Health insurance typically subjects mental health services to more stringent coverage limitations and higher cost sharing than are applied to physical health services. Parity, which means equal insurance coverage for mental and other medical conditions, has been a central – but elusive – advocacy goal for decades.
There are two main reasons for the selective restrictions on mental health care. Both connect to ethics.
Stigma is the oldest. People with major mental illnesses such as schizophrenia and bipolar disorder, have historically been seen as “other,” a category to be set apart from the rest of humanity, like lepers. And, at the other end of the illness/stigma spectrum, Woody Allen, who portrays characters in lifelong psychoanalysis, stands for a view of mental health patients as narcissists who whine interminably about life’s ordinary frustrations.
The second reason is that even if we cure ourselves of stigma, actuaries fear that mental health services represent a black hole of expenditure.
Mental health costs can actually be managed. As Glied and Frank point out, “recent studies have shown that parity need not lead to unnecessary care under modern managed- care arrangements. The parity requirement in the Federal Employees Health Benefit (FEHB) Program, for example, led to equality in coverage but not to an explosion in the costs of care.”
In other words, if clinicians, patients, and the public, can agree that limits must be set, and that individual clinicians and individual patients can not, on their own, decide how to spend our collective health funds, we can afford mental health parity.
In this Congressional session, for the first time, both houses have passed parity legislation. The bills, however, differ in important ways, and it is unclear whether a compromise will emerge. The House bill defines the conditions covered under the law as all conditions listed in the Diagnostic and Statistical Manual of Mental Disorders (DSM), the compendium of diagnoses developed by the American Psychiatric Association and used world wide. The Senate bill leaves it to the insurers to decide what will be covered.
What’s at stake in the difference between the House and the Senate versions?
By specifying the full range of DSM diagnoses, the House is trying to prevent insurers from excluding too many conditions. It is indeed possible, and likely, that in unregulated markets, some insurers would seek competitive economic advantage by excluding as many patients with mental health needs as possible. The House bill seeks to ensure access, and shows distrust for the concept of managed care. But skeptics about mental health parity fear that in its quest for access, the House bill risks mandating coverage for conditions that may meet diagnostic criteria but do not create significant suffering and, by reasonable criteria, do not require medical intervention.
By leaving the definition of what will be covered to the insurer, the Senate version allows insurers to make flexible determinations of “medical necessity,” as is done with medical conditions. I had direct experience of this system when I practiced in the not for profit Harvard Community Health Plan HMO. In the right circumstances, patients and clinicians can collaborate in setting fair limits on the use of resources.

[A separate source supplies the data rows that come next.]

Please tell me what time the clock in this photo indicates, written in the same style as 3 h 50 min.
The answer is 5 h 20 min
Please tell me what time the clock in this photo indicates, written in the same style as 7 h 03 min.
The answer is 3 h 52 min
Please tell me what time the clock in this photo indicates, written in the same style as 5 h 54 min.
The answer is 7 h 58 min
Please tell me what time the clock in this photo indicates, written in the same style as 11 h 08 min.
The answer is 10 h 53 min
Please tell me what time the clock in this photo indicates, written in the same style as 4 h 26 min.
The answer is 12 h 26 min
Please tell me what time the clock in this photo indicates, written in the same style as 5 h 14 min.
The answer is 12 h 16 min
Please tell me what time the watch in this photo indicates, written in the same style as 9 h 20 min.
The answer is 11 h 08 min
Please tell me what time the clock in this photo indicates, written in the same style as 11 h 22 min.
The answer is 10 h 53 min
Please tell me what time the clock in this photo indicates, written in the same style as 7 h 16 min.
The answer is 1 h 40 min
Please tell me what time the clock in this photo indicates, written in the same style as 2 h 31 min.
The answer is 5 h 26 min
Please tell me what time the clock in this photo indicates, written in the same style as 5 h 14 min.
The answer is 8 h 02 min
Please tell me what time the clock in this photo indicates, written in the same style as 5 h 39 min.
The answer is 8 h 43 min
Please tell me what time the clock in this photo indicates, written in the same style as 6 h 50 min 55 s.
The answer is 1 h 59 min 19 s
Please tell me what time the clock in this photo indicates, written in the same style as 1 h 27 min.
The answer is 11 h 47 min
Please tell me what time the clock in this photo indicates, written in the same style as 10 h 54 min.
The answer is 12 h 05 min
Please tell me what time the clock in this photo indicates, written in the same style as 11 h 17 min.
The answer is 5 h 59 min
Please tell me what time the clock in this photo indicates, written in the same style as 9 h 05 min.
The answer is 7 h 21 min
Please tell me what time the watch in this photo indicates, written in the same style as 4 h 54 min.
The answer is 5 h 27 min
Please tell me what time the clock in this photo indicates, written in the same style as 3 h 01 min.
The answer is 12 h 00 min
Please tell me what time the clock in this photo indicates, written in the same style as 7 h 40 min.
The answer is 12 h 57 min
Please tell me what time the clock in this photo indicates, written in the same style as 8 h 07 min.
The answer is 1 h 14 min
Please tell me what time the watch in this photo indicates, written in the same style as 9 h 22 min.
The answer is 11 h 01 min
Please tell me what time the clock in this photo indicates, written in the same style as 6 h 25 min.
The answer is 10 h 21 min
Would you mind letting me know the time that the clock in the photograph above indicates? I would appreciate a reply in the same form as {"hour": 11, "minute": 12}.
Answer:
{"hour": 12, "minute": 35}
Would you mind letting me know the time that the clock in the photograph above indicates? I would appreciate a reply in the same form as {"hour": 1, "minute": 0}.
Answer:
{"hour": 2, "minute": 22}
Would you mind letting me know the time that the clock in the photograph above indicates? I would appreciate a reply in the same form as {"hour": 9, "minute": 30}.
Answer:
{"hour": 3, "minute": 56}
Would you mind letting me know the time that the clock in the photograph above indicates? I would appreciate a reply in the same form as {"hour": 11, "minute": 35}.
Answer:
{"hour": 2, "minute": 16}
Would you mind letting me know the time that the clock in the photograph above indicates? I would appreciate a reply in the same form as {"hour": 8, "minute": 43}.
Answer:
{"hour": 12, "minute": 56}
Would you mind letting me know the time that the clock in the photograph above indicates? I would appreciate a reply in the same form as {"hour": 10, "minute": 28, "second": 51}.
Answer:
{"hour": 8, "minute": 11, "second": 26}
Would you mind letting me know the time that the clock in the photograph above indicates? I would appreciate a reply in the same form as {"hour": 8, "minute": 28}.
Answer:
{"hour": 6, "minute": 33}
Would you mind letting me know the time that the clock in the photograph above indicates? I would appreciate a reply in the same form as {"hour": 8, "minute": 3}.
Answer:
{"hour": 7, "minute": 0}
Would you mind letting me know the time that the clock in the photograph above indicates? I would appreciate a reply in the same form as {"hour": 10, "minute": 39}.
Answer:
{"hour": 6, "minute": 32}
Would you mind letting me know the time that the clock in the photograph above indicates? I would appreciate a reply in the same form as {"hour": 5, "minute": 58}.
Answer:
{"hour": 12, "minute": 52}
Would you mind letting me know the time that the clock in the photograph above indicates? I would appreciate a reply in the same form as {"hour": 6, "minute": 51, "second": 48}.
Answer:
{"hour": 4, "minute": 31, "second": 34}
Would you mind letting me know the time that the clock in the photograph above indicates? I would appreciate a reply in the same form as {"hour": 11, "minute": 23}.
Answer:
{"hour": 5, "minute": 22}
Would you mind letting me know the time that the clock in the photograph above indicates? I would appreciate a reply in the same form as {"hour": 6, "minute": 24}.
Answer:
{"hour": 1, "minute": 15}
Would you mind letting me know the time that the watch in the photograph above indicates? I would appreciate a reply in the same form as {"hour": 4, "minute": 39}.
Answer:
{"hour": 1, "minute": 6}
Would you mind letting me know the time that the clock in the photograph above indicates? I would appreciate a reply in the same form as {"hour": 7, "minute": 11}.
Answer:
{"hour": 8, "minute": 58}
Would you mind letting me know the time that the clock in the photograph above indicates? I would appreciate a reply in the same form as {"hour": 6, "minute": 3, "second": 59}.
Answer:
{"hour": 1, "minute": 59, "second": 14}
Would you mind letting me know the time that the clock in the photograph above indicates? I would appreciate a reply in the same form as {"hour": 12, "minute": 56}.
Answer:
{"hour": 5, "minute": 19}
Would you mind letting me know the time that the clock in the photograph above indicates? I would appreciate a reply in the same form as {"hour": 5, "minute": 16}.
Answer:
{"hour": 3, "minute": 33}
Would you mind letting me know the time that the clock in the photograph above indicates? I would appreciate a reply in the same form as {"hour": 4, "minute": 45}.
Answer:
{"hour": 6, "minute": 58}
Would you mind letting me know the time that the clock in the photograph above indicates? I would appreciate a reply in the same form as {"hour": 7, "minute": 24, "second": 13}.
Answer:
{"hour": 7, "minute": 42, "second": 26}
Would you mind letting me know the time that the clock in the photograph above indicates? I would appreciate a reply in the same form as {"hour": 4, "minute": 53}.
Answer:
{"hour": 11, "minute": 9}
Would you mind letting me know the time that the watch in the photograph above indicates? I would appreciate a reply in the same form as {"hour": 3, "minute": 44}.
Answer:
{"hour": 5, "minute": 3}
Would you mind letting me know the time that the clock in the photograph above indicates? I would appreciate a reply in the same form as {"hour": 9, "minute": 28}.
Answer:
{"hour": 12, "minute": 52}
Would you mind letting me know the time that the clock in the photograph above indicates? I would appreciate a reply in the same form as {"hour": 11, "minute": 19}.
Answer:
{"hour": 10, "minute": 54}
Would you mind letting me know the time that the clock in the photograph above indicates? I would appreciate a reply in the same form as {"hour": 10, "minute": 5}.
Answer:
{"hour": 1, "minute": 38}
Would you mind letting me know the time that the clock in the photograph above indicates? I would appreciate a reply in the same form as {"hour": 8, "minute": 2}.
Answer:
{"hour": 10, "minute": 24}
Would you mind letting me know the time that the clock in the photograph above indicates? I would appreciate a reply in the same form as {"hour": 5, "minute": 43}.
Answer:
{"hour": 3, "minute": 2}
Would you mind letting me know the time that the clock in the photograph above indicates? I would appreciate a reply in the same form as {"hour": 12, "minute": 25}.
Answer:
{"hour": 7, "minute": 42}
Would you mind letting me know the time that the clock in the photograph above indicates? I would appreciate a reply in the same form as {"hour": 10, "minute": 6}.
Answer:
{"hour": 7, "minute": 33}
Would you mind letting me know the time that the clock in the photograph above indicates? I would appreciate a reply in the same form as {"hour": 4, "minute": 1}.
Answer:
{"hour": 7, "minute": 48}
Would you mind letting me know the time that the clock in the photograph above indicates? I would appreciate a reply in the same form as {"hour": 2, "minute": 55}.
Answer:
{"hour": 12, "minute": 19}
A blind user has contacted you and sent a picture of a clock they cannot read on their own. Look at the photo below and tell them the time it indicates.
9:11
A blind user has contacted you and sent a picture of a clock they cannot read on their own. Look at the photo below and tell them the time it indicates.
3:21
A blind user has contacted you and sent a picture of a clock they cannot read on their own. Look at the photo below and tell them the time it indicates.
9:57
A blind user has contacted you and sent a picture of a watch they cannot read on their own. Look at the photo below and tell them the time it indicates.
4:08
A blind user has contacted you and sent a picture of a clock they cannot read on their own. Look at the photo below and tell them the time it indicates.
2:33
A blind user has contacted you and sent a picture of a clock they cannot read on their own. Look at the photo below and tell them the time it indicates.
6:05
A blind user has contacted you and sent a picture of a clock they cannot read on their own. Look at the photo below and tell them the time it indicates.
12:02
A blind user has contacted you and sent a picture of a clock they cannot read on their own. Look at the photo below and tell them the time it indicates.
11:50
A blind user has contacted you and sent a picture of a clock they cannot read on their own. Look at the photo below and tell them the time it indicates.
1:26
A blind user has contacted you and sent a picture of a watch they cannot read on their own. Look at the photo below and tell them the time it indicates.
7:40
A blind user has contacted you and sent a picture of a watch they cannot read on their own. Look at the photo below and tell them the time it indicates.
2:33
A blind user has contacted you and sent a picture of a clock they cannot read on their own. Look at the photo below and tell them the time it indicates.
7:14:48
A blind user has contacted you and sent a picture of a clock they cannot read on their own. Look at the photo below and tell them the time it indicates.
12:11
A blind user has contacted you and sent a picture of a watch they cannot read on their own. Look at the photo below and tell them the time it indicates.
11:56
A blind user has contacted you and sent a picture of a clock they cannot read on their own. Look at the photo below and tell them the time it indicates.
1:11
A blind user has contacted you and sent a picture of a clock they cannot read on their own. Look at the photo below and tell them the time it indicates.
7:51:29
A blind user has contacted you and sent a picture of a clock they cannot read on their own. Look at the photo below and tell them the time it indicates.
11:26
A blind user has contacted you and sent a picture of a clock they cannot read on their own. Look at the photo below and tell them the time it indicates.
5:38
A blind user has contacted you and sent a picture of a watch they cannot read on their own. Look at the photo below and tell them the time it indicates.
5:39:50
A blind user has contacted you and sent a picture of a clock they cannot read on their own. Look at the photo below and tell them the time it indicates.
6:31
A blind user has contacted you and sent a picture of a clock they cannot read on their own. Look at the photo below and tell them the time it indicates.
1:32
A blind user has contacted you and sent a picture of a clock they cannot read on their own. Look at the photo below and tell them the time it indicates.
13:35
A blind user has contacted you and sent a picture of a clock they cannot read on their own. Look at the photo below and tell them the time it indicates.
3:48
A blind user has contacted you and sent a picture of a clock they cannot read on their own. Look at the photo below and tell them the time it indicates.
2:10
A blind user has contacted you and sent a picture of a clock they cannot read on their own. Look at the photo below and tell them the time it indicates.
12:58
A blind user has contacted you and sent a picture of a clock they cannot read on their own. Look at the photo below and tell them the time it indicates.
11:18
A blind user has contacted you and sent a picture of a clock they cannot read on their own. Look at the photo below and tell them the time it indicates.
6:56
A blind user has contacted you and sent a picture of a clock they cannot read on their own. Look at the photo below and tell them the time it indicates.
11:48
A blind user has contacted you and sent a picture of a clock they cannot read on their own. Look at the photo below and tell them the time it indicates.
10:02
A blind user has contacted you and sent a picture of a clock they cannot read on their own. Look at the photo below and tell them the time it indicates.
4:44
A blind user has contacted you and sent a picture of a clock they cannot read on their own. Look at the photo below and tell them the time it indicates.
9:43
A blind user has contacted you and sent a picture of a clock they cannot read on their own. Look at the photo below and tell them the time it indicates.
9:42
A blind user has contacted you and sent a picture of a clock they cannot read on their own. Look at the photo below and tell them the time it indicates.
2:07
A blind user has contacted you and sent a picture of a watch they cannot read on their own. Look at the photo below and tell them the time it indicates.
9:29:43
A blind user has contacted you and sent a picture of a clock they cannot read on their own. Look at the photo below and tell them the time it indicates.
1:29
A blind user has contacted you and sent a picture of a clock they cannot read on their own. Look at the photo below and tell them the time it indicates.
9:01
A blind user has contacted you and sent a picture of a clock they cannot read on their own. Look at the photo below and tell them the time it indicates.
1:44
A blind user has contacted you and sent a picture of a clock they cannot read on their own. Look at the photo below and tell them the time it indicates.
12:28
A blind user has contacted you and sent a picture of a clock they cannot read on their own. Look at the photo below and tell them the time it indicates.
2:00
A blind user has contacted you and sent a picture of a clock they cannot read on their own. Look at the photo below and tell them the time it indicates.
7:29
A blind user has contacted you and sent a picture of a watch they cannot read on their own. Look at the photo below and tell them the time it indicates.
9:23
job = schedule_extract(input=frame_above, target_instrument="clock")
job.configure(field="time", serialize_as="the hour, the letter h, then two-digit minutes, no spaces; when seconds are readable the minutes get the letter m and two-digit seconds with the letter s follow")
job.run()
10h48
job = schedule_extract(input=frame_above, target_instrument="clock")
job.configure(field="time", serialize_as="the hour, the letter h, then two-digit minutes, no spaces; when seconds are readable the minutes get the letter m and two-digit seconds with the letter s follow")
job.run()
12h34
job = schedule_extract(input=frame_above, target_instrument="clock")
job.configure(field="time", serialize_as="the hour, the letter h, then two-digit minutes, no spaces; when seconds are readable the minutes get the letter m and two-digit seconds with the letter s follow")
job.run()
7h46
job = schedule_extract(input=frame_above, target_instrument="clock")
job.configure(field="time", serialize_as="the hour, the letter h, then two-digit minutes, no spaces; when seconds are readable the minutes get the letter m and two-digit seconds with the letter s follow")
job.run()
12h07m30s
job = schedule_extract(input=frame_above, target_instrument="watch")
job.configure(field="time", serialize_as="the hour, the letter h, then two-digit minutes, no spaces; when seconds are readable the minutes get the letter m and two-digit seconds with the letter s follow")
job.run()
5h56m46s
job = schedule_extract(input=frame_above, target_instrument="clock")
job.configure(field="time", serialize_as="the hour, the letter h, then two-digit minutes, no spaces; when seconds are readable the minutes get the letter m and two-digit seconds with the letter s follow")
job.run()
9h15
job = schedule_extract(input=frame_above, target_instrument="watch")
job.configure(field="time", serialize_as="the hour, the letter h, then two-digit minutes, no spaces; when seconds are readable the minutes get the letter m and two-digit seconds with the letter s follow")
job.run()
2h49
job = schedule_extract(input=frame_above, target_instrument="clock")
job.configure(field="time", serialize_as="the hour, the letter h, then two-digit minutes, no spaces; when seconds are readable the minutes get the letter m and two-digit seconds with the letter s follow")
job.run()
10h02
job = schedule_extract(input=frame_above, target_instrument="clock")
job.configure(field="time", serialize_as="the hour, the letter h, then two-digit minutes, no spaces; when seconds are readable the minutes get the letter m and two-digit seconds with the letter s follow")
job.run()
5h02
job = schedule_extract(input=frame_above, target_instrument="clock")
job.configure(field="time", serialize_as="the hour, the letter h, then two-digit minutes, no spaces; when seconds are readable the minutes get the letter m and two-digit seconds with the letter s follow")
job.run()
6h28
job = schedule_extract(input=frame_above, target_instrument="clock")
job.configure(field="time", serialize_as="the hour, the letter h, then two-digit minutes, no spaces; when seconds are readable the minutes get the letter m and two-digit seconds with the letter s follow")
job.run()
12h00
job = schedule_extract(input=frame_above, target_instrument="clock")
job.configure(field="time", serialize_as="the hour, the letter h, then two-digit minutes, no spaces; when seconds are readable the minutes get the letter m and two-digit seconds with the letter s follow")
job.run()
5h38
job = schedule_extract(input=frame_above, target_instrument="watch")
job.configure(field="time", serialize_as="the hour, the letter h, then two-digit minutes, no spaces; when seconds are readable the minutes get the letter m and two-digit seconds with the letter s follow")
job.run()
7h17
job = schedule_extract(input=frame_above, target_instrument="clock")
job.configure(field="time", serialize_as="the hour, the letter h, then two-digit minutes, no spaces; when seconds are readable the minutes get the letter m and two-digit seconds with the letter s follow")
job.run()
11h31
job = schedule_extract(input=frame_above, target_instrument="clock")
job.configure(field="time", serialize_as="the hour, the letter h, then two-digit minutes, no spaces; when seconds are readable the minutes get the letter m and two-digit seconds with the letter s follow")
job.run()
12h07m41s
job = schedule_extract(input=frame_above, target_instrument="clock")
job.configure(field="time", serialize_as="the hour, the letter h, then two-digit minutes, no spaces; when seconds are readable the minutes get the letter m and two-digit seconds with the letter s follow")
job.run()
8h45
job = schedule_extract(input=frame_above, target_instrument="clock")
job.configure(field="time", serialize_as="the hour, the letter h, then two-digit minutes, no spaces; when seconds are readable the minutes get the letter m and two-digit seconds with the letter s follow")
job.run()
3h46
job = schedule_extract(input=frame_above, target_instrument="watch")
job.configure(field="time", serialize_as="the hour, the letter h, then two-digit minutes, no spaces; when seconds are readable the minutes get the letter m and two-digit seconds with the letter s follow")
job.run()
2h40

Glied and Frank end their discussion with a recommendation for compromise that is clinically wise, economically sound, and ethically admirable:
"Insurers should not be permitted to exclude entire categories of conditions from coverage. On the other hand, they should be permitted, and even encouraged, to use the existing criterion of “medical necessity” to ensure that covered services are directed to the types of mental disorders that are most impairing and disruptive and that can be treated effectively with medical care. Parity in mental health should not mean mental health services for all problems, for everyone, at any time — that’s not how good insurance works for any condition. But the promise of parity is that treatment for people with mental illnesses that cause impairment, disability, and suffering will not be excluded from insurance coverage, and effective legislation needs to make sure that happens."